Modern businesses require more than just business intelligence tools to analyze data and provide them with insights on where the company is headed.
Although business intelligence tools have proven their value as part of the analytics arsenal, predictive analytics clears the path to better decisions by providing companies with the ability to predict future outcomes based on their available options.
What is Predictive Analytics
Predictive analytics combines various techniques from data mining, predictive modeling and machine learning to analyze customers’ behaviour, purchase history, patterns and trends to predict future events.
One of the main differences between traditional business intelligence tools and predictive analytics is the latter focuses on micro-level decisions and is designed to work on a granular level of customers, transactions and vendors.
By predicting future outcomes, companies can create better promotions, optimize marketing campaigns, improve customer engagement, predict customer churn and ultimately drive better customer lifetime value.
Here are some aspects of how predictive analytics can help the retail sector:
By analyzing customer data such as demographics, purchase history and customer behavioural patterns from multiple channels, marketers are provided valuable insights which help them better optimize their campaigns and improve the overall customer experience.
Here is one of our very own customer stories of how analyzing customer demographics can help you strategize effective marketing campaigns:
Predictive analytics with Machine Learning (ML) can correlate data to create personalized recommendations for customers'.
If you had shopped previously on Amazon, you might have noticed that it provides you recommendations such as "Recommended for you" as shown in Fig 1.1.
Product recommendations are made by analyzing customers' behaviour, browsing patterns, purchase history and products in the online store to derive a set of recommendations.
By doing so, it increases the probability to cross-sell and up-sell, which eventually drives better revenue.

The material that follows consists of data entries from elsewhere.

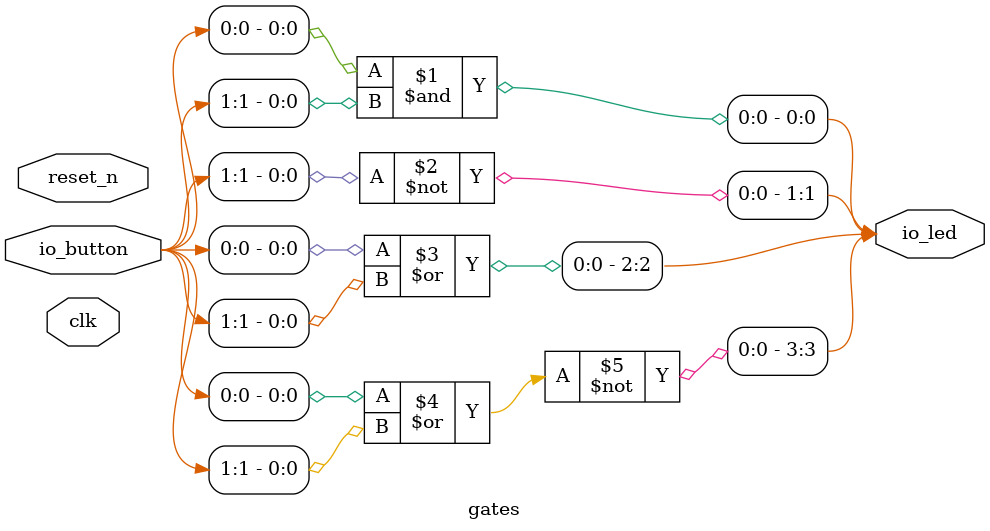
<source format=v>
module gates (
  input clk,
  input reset_n,
  input [0:4] io_button, 
  output [23:0] io_led
);

// AND gate 
assign io_led[0] = io_button[0] & io_button[1]; 
// NOT gate 
assign io_led[1] = ~io_button[1];
// OR gate 
assign io_led[2] = io_button[0] | io_button[1]; 
// NOR gate 
assign io_led[3] = ~(io_button[0] | io_button[1]); 

endmodule

</source>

Dynamic Pricing Strategies
More and more e-commerce companies have been implementing dynamic pricing strategies to stay ahead of their competition and drive better profits.
Here are some examples of how predictive analytics is applied to achieve dynamic pricing strategies:
- Analyze market patterns, seasonality, overall demand, etc. and provide insights on the maximum price customers' would be willing to pay for a product.
- Analyze your competitors' pricing and recommend a pricing model to stay competitive and generate better profits
Here is an example of Uber's Dynamic Pricing Strategy:
Uber dynamic surge uses algorithms to predict the supply and demand of customers and accordingly increase and decrease the prices of its rides. It uses different variables such as location, time of day, traffic patterns and the passenger's history in the app. Upon collecting the data, the algorithm predicts the price that the passenger will be willing to pay for a ride.
Figure 1.2 below demonstrates how Uber surge pricing works during New year's eve:
A research done by Juniper revealed that “Card Not Present” (CNP) transactions account for approximately 70% of all card fraud. Predictive analytics, when combined with Machine Learning (ML) help companies by analyzing customers behaviour, customer transactional history, browsing patterns, payment methods to identify abnormal user activity and detect fraud.
With predictive analytics, companies can identify any potential fraud before a customer completes a purchase, which decreases credit card payment failure and increases sales conversions.
The e-commerce industry has been continually evolving, and the demands of customers for a more engaging and personalized retail experience is on the rise.
Since predictive analytics provides companies with the ability to analyze their customers' behaviour, purchase history and preferences , they can better segment their customers and provide personalized experiences to achieve a better conversion rate, which ultimately increases revenues.